··· Supplied material
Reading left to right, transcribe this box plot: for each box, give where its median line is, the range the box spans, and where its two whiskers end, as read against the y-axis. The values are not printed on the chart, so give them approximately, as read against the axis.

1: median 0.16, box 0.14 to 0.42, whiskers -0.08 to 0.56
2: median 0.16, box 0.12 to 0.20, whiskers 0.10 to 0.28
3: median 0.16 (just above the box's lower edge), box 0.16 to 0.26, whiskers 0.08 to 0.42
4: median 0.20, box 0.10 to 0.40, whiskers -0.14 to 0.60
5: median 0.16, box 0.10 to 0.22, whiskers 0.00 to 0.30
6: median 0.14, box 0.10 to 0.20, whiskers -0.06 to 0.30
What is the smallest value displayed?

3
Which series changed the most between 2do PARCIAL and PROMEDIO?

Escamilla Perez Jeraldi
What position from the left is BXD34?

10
······
··· Supplied material
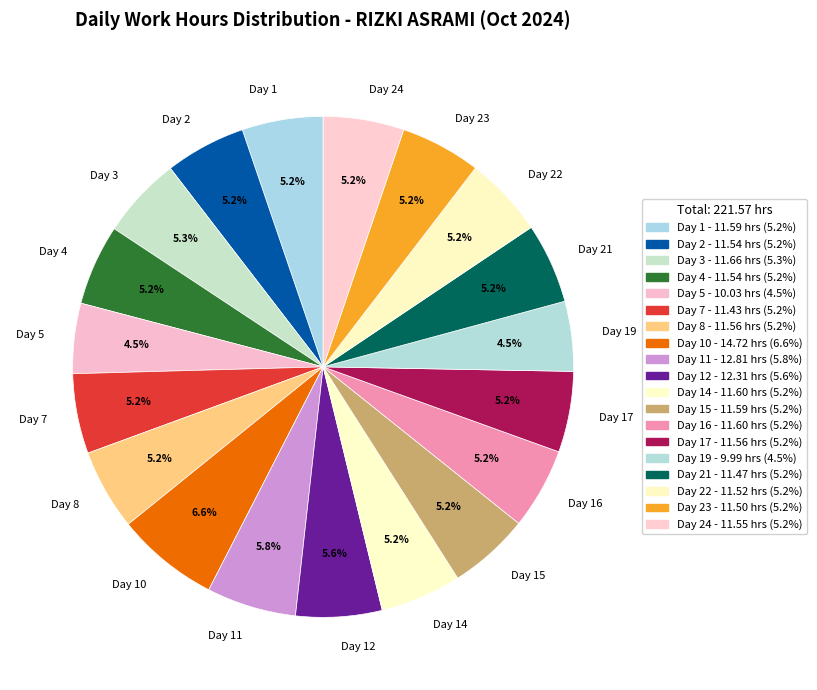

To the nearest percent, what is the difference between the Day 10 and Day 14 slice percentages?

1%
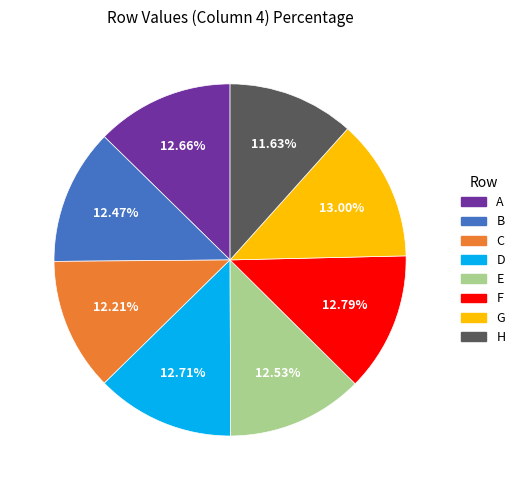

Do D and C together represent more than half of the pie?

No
······
Copy the records above word for word, from the line containing "Reading left to" through the line containing "What position from the left is BXD34?", with both of those lines included.

:: Answer section ::
Reading left to right, transcribe this box plot: for each box, give where its median line is, the range the box spans, and where its two whiskers end, as read against the y-axis. The values are not printed on the chart, so give them approximately, as read against the axis.

1: median 0.16, box 0.14 to 0.42, whiskers -0.08 to 0.56
2: median 0.16, box 0.12 to 0.20, whiskers 0.10 to 0.28
3: median 0.16 (just above the box's lower edge), box 0.16 to 0.26, whiskers 0.08 to 0.42
4: median 0.20, box 0.10 to 0.40, whiskers -0.14 to 0.60
5: median 0.16, box 0.10 to 0.22, whiskers 0.00 to 0.30
6: median 0.14, box 0.10 to 0.20, whiskers -0.06 to 0.30
What is the smallest value displayed?

3
Which series changed the most between 2do PARCIAL and PROMEDIO?

Escamilla Perez Jeraldi
What position from the left is BXD34?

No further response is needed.